Ed Reed to officially retire Thursday at Ravens' training complex

Former Ravens star free safety Ed Reed, one of the top defensive players in NFL history, will officially retire Thursday afternoon during a news conference at the team's training complex.

The Ravens announced the pending retirement of the nine-time Pro Bowl selection, confirming a Baltimore Sun report.


The Ravens' news conference with Reed includes general manager Ozzie Newsome, team president Dick Cass and coach John Harbaugh.

Reed, who ranks sixth in NFL history in interceptions, is expected to be inducted into the Ravens' Ring of Honor as soon as this fall. He will be eligible to be inducted into the Pro Football Hall of Fame in five years.

"Ed is a Hall of Famer, absolutely," retired former Ravens safety and assistant coach Bennie Thompson told The Sun. "Ed did some unique things that kind of changed the safety position. That's why I say he's a Hall of Famer. Ed would play on instinct. He knew the game so well."

Reed had a knack for baiting quarterbacks into thinking he was out of position only to break on the ball for interceptions at the last possible moment. Reed's legacy with the Ravens is as one of the most exciting players in franchise history. In NFL circles, Reed was regarded as a dynamic playmaker who transformed the free safety position into an impactful one.

"Ed studied so much film," Thompson said. "He knew what the other team was going to do. He knew that six-cut was coming because of how the wide receiver was lined up and, then, there he goes, interception. He knew that he was going to pick it off the whole time."

Reed was the NFL Defensive Player of the Year in 2004, when he intercepted nine passes.

The Ravens have said previously that they want to honor Reed, but wanted him to be officially retired before they would take steps to do so. Reed and retired middle linebacker Ray Lewis are regarded as the two best defensive players in franchise history.

Reed, 36, hasn't played in the NFL since the 2013 season. The St. Rose, La., native helped the Ravens win Super Bowl XLVII, intercepting San Francisco 49ers quarterback Colin Kaepernick during a victory at the Mercedes-Benz Superdome in New Orleans. It marked his final game with the Ravens.

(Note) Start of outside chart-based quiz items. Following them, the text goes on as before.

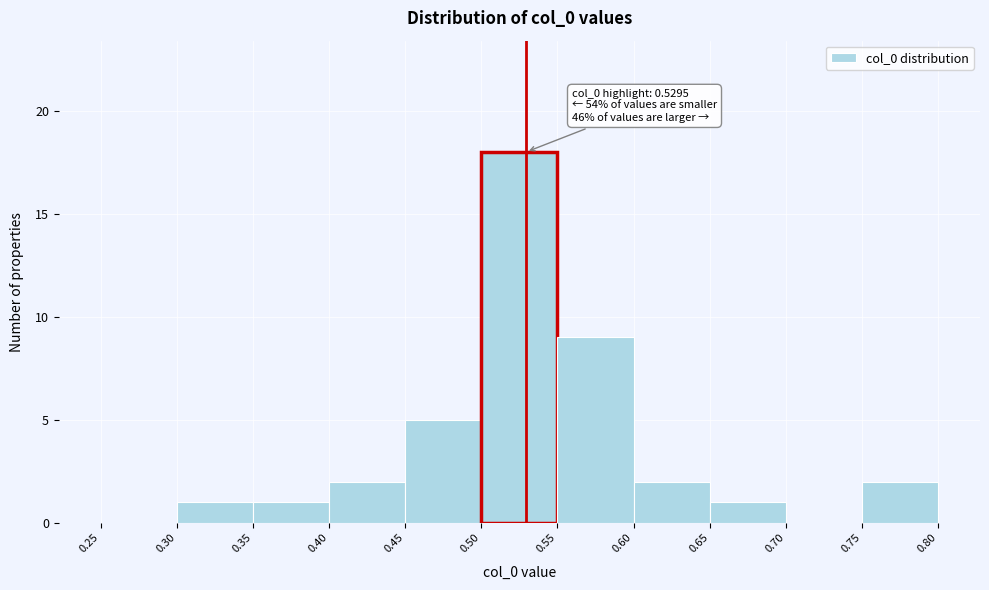

Which range on the x-axis has the tallest bar?

0.50 to 0.55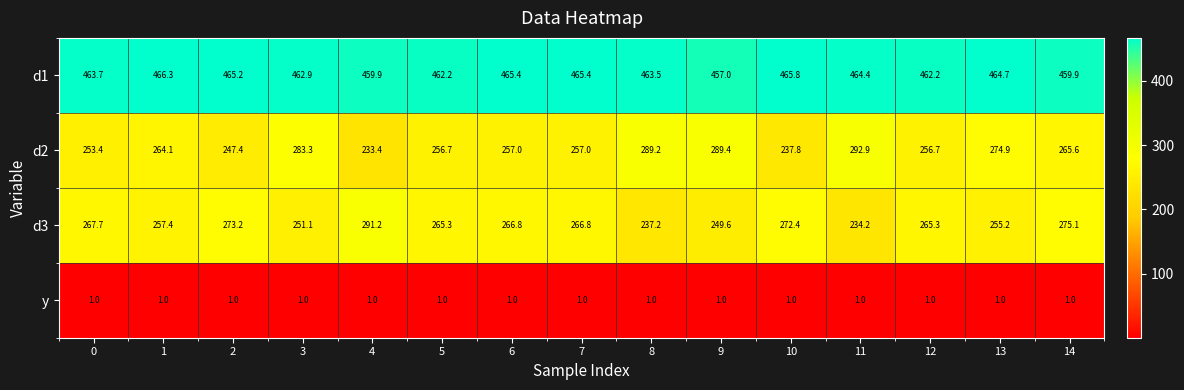

At how many categories does at least one series exceed 368?

15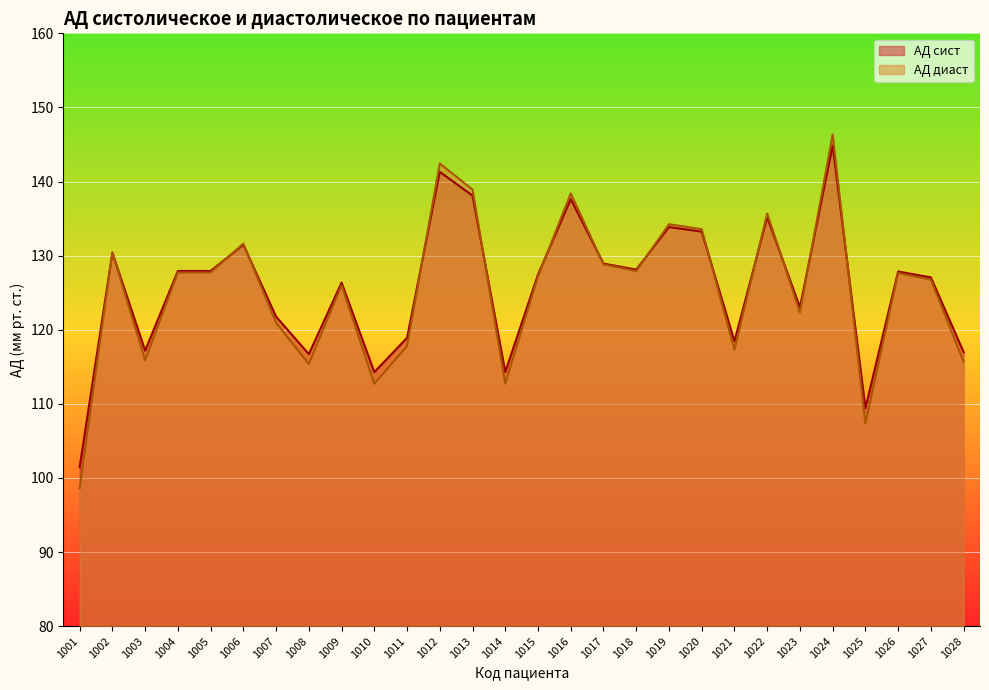

Reading left to right, what are all the values shown in this chart?

АД сист: 101.5	130.4	117.2	127.9	127.9	131.5	121.8	116.7	126.4	114.3	118.9	141.3	138.1	114.3	127.5	137.6	128.9	128.1	133.9	133.2	118.4	135.2	123.0	144.9	109.4	127.9	127.1	117.0
АД диаст: 98.6	130.4	115.9	127.7	127.7	131.6	120.9	115.4	126.0	112.7	117.8	142.4	138.9	112.7	127.2	138.4	128.8	127.9	134.2	133.6	117.3	135.7	122.3	146.3	107.3	127.7	126.8	115.7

Reed was a consensus All-American at the University of Miami. He was drafted in the first round by the Ravens in 2002 with the 24th overall pick.

He played 11 seasons for the Ravens. He played for the Houston Texans and New York Jets in 2013, but was out of the NFL last season and worked for Showtime on its "Inside the NFL" program.

Reed scored 13 touchdowns with the Ravens on three blocked punts, one punt return, two fumble returns and seven interception returns.

For his career, Reed had 64 interceptions, 643 tackles, 11 forced fumbles and six sacks.

Reed holds the NFL record with 1,590 interception return yards and has the record for longest interception return in NFL history. He had a 107-yard return for a touchdown against the Philadelphia Eagles in 2008 and a 106-yard touchdown return against the Cleveland Browns in 2004. He is the lone NFL player to score touchdowns off a blocked punt, punt return, interception and fumble recovery.

Reed intercepted nine passes in the playoffs, tying him for the most in NFL history with Ronnie Lott, Bill Simpson and Charlie Waters.


Intense on the field, Reed was quick to laugh and joke with friends. He was also known for his dedication to the sport, studying game tape for countless hours.

Off the field, Reed became heavily involved in the community in Baltimore and back in Louisiana with football camps, charity events and Thanksgiving giveaways.

"I know him off the field and he wasn't a party animal," Thompson said. "He didn't stay out all night. He was a student of the game. He went home and studied, so he was already prepared when he came to work.

"Ed is a legit guy who's very genuine and cared about the game, his teammates and his coaches and the city of Baltimore. There won't be another player quite like Ed Reed."